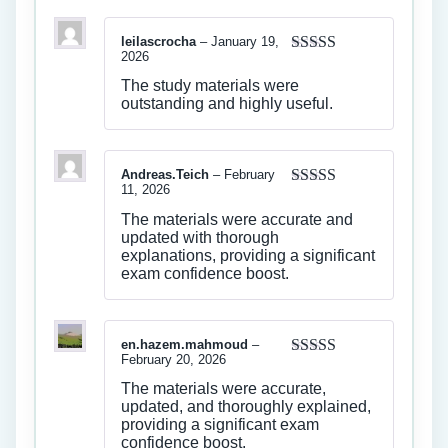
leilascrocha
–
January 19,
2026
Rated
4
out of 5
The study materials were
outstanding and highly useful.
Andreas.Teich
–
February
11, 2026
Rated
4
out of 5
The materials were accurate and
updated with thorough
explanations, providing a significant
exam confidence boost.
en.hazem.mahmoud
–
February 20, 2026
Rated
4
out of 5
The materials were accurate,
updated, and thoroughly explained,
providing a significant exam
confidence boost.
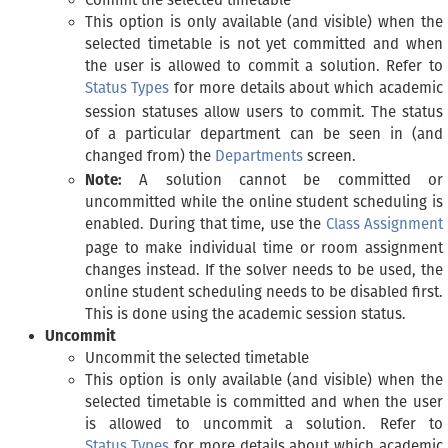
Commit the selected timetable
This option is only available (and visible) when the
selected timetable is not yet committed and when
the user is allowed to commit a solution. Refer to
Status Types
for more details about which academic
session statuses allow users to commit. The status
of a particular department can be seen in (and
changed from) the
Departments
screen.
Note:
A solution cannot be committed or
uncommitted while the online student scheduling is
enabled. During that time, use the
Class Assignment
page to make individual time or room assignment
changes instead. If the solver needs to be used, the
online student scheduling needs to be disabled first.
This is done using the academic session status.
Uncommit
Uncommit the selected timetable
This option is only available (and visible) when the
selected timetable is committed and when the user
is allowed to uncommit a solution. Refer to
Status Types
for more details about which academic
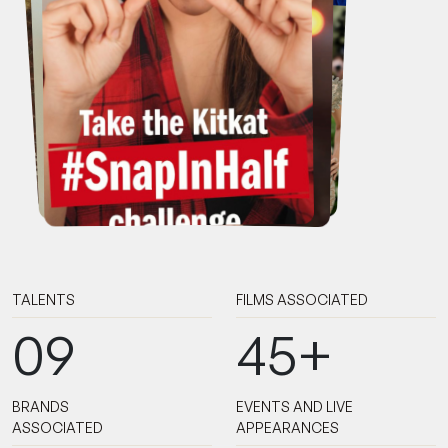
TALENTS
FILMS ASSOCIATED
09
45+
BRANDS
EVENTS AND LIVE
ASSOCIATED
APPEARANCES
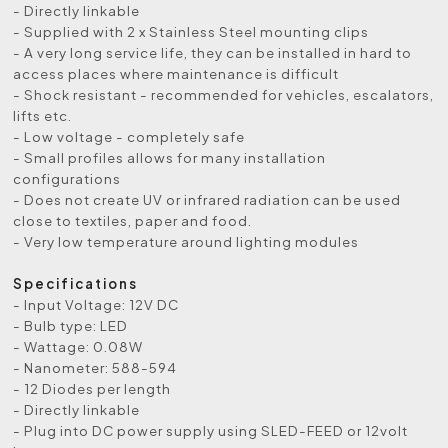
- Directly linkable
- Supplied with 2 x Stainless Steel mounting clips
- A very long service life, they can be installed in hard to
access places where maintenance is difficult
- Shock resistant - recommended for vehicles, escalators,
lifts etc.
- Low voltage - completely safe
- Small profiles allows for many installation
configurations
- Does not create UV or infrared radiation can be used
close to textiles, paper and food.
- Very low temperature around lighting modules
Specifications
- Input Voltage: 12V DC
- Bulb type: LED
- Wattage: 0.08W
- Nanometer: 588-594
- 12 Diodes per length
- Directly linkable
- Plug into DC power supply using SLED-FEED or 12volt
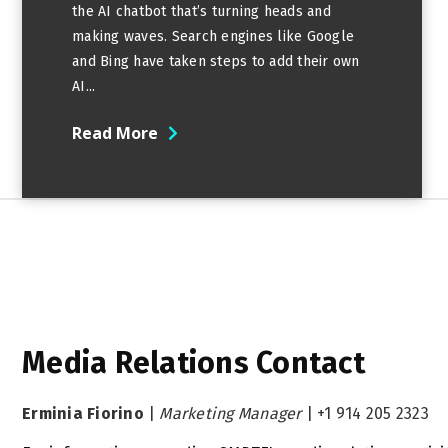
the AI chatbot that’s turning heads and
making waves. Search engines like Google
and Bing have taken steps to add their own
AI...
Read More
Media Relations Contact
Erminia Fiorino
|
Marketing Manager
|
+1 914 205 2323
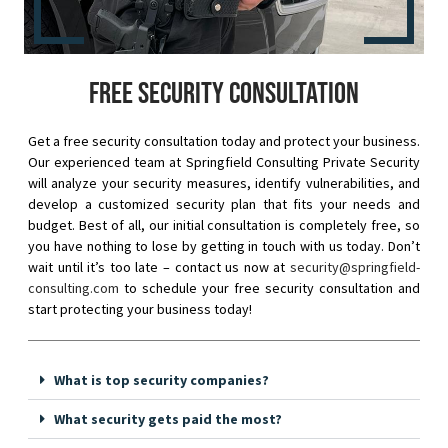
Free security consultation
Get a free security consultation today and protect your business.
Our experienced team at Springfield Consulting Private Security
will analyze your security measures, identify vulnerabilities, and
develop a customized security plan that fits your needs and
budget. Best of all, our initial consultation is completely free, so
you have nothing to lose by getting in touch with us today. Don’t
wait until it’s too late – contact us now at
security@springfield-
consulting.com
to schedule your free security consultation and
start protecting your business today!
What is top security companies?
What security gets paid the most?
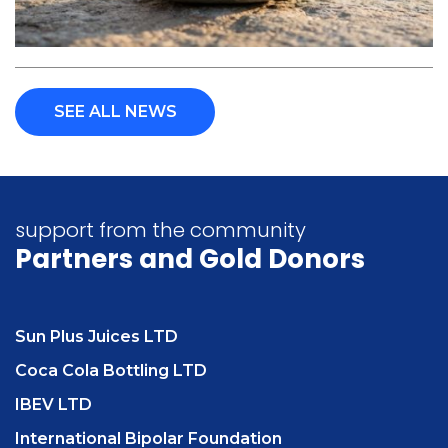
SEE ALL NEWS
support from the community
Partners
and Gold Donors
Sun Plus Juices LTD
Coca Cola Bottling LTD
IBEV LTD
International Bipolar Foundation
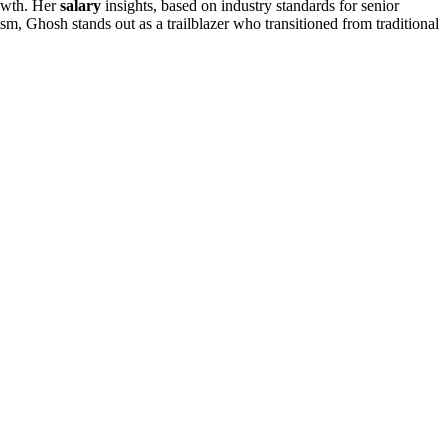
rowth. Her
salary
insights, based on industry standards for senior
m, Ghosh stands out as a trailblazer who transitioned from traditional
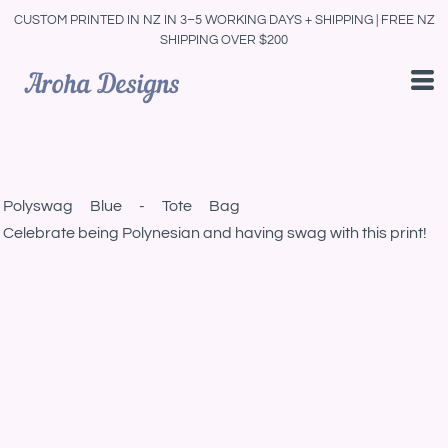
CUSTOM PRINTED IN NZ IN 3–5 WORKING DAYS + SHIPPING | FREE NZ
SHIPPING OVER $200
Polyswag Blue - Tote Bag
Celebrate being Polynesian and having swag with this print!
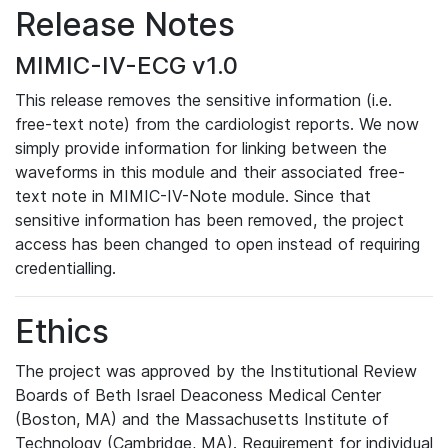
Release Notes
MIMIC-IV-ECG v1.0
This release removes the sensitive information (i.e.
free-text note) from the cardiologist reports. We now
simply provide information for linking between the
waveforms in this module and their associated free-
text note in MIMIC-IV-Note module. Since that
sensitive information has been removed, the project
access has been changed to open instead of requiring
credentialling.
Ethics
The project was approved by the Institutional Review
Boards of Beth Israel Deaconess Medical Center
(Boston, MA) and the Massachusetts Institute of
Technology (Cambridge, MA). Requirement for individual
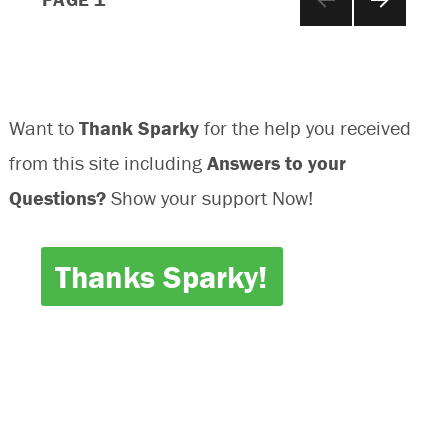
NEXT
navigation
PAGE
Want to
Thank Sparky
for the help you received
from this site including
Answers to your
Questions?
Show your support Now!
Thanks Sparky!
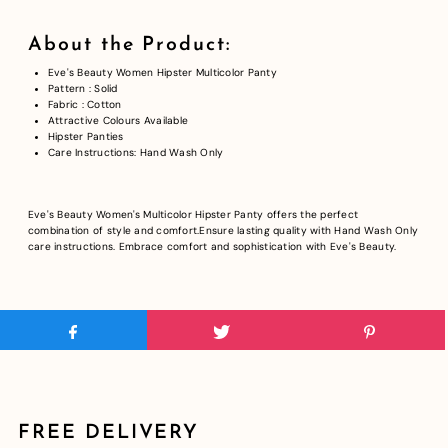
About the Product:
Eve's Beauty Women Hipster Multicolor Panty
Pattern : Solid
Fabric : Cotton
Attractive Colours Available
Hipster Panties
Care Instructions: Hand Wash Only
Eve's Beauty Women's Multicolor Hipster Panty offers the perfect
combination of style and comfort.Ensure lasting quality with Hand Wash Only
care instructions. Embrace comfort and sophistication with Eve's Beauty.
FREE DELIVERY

┄┄┄┄┄┄┄┄┄┄

### [Task statement]
Return the records above exactly, without the pictures.

### [Reply]
leilascrocha
–
January 19,
2026
Rated
4
out of 5
The study materials were
outstanding and highly useful.
Andreas.Teich
–
February
11, 2026
Rated
4
out of 5
The materials were accurate and
updated with thorough
explanations, providing a significant
exam confidence boost.
en.hazem.mahmoud
–
February 20, 2026
Rated
4
out of 5
The materials were accurate,
updated, and thoroughly explained,
providing a significant exam
confidence boost.
Commit the selected timetable
This option is only available (and visible) when the
selected timetable is not yet committed and when
the user is allowed to commit a solution. Refer to
Status Types
for more details about which academic
session statuses allow users to commit. The status
of a particular department can be seen in (and
changed from) the
Departments
screen.
Note:
A solution cannot be committed or
uncommitted while the online student scheduling is
enabled. During that time, use the
Class Assignment
page to make individual time or room assignment
changes instead. If the solver needs to be used, the
online student scheduling needs to be disabled first.
This is done using the academic session status.
Uncommit
Uncommit the selected timetable
This option is only available (and visible) when the
selected timetable is committed and when the user
is allowed to uncommit a solution. Refer to
Status Types
for more details about which academic
TALENTS
FILMS ASSOCIATED
09
45+
BRANDS
EVENTS AND LIVE
ASSOCIATED
APPEARANCES
- Directly linkable
- Supplied with 2 x Stainless Steel mounting clips
- A very long service life, they can be installed in hard to
access places where maintenance is difficult
- Shock resistant - recommended for vehicles, escalators,
lifts etc.
- Low voltage - completely safe
- Small profiles allows for many installation
configurations
- Does not create UV or infrared radiation can be used
close to textiles, paper and food.
- Very low temperature around lighting modules
Specifications
- Input Voltage: 12V DC
- Bulb type: LED
- Wattage: 0.08W
- Nanometer: 588-594
- 12 Diodes per length
- Directly linkable
- Plug into DC power supply using SLED-FEED or 12volt
the AI chatbot that’s turning heads and
making waves. Search engines like Google
and Bing have taken steps to add their own
AI...
Read More
Media Relations Contact
Erminia Fiorino
|
Marketing Manager
|
+1 914 205 2323
Free security consultation
Get a free security consultation today and protect your business.
Our experienced team at Springfield Consulting Private Security
will analyze your security measures, identify vulnerabilities, and
develop a customized security plan that fits your needs and
budget. Best of all, our initial consultation is completely free, so
you have nothing to lose by getting in touch with us today. Don’t
wait until it’s too late – contact us now at
security@springfield-
consulting.com
to schedule your free security consultation and
start protecting your business today!
What is top security companies?
What security gets paid the most?
SEE ALL NEWS
support from the community
Partners
and Gold Donors
Sun Plus Juices LTD
Coca Cola Bottling LTD
IBEV LTD
International Bipolar Foundation
rowth. Her
salary
insights, based on industry standards for senior
m, Ghosh stands out as a trailblazer who transitioned from traditional
CUSTOM PRINTED IN NZ IN 3–5 WORKING DAYS + SHIPPING | FREE NZ
SHIPPING OVER $200
Polyswag Blue - Tote Bag
Celebrate being Polynesian and having swag with this print!
Release Notes
MIMIC-IV-ECG v1.0
This release removes the sensitive information (i.e.
free-text note) from the cardiologist reports. We now
simply provide information for linking between the
waveforms in this module and their associated free-
text note in MIMIC-IV-Note module. Since that
sensitive information has been removed, the project
access has been changed to open instead of requiring
credentialling.
Ethics
The project was approved by the Institutional Review
Boards of Beth Israel Deaconess Medical Center
(Boston, MA) and the Massachusetts Institute of
Technology (Cambridge, MA). Requirement for individual
NEXT
navigation
PAGE
Want to
Thank Sparky
for the help you received
from this site including
Answers to your
Questions?
Show your support Now!
Thanks Sparky!
About the Product:
Eve's Beauty Women Hipster Multicolor Panty
Pattern : Solid
Fabric : Cotton
Attractive Colours Available
Hipster Panties
Care Instructions: Hand Wash Only
Eve's Beauty Women's Multicolor Hipster Panty offers the perfect
combination of style and comfort.Ensure lasting quality with Hand Wash Only
care instructions. Embrace comfort and sophistication with Eve's Beauty.
FREE DELIVERY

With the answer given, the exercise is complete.